I was experimenting with the nested list example in thread:
http://www.daniweb.com/techtalkforums/post246791-72.html
and was trying to search a nested list like that:

nested_list = [1 ,'Dick', 2, ['Mary', 7, 9, [700, 777, 'Paul']], 13]
 
if 'Paul' in nested_list:
    print 'found Paul'
else:
    print 'Paul not found'

It always tells me that 'Paul' is not found! How come? Is there an error in Python?

if you just want to find "Paul" in your example, one way to do it is to convert that list to string

astring  = ','.join( str(i) for i in nested_list)
if "Paul in astring:
  print "Found"
if "x" in nested

can be written as

for elem in nested: if elem == "x" ...

Your list nested_list = [1 ,'Dick', 2, ['Mary', 7, 9, [700, 777, 'Paul']], 13] consists of 5 elemenst:
1
'Dick'
2
]
13

As you can see, none of these passes the test "Paul" == elem. In the 4th one (]) there is the string Paul, but it is hidden in a list ;)

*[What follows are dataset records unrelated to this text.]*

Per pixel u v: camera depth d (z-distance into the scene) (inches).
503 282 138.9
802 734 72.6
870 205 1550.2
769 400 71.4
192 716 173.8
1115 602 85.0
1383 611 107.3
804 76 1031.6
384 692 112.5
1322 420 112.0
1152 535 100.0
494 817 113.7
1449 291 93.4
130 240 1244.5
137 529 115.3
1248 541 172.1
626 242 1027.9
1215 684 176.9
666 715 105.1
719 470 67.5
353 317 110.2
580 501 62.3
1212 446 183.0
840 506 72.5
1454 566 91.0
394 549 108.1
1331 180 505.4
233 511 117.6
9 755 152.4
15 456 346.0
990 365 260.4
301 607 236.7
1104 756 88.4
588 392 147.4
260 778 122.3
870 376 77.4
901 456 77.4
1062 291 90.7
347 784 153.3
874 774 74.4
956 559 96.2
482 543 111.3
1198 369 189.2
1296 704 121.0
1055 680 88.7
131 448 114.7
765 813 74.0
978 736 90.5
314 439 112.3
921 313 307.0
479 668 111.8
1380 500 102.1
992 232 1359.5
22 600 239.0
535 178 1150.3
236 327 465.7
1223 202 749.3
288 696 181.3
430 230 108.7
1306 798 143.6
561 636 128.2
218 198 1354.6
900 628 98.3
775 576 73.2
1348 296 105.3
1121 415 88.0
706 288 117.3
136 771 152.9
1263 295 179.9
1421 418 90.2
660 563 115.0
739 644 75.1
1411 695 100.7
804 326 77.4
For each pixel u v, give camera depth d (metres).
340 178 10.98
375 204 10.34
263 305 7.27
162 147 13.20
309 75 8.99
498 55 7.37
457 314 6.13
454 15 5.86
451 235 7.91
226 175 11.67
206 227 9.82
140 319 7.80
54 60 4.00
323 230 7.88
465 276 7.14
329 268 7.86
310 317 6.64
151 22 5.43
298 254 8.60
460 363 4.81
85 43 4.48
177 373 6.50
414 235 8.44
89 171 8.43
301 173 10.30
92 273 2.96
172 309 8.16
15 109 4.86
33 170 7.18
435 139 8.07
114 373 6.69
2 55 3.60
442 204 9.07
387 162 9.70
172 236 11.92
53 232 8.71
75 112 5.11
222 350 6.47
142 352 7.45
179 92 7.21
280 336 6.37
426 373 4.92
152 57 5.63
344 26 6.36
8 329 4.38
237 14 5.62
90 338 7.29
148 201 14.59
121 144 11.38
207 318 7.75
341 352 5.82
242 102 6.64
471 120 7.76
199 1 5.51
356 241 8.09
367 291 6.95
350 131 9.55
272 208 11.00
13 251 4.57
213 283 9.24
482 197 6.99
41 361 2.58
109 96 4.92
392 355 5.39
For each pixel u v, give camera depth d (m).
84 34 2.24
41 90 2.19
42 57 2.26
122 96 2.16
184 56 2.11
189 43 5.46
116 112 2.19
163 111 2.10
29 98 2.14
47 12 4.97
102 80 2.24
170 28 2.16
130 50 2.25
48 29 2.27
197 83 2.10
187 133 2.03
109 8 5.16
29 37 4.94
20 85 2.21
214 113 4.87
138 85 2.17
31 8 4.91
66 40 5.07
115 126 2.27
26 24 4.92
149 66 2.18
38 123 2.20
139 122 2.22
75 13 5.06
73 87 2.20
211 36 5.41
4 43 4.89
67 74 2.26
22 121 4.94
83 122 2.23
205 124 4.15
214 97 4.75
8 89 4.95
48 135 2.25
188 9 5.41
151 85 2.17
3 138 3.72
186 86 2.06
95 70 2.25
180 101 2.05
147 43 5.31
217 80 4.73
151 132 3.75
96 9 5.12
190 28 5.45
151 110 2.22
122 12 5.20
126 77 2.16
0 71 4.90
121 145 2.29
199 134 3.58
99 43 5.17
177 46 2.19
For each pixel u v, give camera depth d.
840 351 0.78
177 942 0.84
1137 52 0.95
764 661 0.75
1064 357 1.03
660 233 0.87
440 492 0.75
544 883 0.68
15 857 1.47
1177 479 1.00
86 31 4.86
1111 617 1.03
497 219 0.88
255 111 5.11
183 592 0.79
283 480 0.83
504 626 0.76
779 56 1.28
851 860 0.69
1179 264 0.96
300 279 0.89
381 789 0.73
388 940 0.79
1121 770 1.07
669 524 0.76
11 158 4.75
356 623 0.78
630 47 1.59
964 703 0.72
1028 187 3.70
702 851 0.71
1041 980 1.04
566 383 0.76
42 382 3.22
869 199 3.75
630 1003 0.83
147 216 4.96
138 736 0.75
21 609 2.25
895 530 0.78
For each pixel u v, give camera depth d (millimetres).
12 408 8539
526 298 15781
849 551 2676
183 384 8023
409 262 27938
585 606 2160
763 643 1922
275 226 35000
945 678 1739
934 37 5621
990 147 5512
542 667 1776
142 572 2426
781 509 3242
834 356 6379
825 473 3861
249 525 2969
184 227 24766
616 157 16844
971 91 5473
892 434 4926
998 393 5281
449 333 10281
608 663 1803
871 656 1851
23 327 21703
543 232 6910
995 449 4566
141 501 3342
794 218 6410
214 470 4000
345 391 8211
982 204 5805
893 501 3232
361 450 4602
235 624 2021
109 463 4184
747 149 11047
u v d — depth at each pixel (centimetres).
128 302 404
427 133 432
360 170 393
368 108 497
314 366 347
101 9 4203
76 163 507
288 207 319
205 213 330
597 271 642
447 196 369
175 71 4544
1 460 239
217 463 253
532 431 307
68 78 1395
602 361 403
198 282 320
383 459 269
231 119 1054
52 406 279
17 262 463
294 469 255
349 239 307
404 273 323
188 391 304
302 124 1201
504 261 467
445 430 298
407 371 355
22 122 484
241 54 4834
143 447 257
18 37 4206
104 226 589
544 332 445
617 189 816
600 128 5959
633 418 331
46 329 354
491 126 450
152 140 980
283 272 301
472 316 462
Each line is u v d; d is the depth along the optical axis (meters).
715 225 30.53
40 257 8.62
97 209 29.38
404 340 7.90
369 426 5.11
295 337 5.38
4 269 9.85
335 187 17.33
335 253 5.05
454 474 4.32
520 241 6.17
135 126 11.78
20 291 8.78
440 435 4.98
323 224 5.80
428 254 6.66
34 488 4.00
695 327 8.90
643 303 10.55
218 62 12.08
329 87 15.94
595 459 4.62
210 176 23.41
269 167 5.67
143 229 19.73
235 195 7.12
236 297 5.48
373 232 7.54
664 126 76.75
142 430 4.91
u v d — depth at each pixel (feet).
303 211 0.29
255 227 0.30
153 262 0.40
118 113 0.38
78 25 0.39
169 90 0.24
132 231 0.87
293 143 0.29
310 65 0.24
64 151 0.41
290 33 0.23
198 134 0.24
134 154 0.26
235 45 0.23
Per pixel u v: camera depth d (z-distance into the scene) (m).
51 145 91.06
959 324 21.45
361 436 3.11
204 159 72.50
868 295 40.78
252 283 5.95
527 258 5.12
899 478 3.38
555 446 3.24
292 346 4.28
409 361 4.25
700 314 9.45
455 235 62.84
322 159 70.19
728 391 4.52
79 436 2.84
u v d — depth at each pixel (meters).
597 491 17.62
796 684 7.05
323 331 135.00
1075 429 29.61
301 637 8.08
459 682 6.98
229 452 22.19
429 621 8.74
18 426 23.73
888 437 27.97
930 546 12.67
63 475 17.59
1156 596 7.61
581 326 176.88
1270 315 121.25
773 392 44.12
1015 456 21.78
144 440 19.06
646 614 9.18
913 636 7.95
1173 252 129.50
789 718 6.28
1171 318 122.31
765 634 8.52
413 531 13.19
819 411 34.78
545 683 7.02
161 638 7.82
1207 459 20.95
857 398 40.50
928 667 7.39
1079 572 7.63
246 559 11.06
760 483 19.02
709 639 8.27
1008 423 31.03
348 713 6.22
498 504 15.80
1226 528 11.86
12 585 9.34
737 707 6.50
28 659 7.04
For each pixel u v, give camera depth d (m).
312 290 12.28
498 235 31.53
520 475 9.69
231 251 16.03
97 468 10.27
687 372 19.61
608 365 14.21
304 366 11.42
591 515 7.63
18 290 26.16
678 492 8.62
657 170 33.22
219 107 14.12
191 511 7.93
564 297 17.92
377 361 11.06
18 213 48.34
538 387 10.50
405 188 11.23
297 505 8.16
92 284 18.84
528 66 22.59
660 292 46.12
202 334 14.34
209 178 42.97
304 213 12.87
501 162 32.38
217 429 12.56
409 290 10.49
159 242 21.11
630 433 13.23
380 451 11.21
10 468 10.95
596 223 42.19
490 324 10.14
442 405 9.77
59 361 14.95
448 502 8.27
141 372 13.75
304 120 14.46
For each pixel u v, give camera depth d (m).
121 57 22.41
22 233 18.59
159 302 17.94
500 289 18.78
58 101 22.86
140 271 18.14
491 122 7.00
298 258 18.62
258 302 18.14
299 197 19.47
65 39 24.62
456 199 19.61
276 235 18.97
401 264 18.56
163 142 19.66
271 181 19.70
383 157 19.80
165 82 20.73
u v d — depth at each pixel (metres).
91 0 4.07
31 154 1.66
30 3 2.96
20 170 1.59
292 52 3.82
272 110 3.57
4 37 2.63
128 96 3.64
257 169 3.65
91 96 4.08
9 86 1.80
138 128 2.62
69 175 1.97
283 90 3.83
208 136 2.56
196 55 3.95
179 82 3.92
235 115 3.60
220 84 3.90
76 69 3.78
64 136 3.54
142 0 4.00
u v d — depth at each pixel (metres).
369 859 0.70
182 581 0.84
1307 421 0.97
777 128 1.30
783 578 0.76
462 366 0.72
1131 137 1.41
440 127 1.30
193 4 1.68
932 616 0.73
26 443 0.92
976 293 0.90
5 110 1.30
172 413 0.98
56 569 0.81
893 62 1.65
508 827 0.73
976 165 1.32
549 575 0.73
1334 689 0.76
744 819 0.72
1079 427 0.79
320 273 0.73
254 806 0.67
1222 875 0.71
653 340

You can flatten the list, might call this un-nesting and then search ...

def xflatten(seq):
    """a generator to flatten a nested list"""
    for x in seq:
        if type(x) is list:
            for y in xflatten(x):
                yield y
        else:
            yield x
nested_list = [1 ,'Dick', 2, ['Mary', 7, 9, [700, 777, 'Paul']], 13]
flat_list = list(xflatten(nested_list))
print flat_list  # [1, 'Dick', 2, 'Mary', 7, 9, 700, 777, 'Paul', 13]
if 'Paul' in flat_list:
    print "Found Paul in flat_list"  # now it works!

If you are only searching, Ghostdog's solution is most elegant and can be simplified to ...

nested_list = [1 ,'Dick', 2, ['Mary', 7, 9, [700, 777, 'Paul']], 13]
nl_string = str(nested_list)
print nl_string  # "[1, 'Dick', 2, ['Mary', 7, 9, [700, 777, 'Paul']], 13]"
if 'Paul' in nl_string:
    print "Found Paul in the string"  # works too!

Thank you fellow Pythonians. I learned from mawe's explanation that in order to find an item or find the maximum item you have to un-nest the list as shown by vegaseat's code.

Converting the list to a string, as Ghostdog74 suggested, works well for the search, but can't find the maximum.

Sneekula,
since you are so refreshingly inquisitive, have you tried this ...

flat_list = [1, 'Dick', 2, 'Mary', 7, 9, 700, 777, 'Paul', 13]
print max(flat_list)

Would you have predicted the outcome? Can you explain why?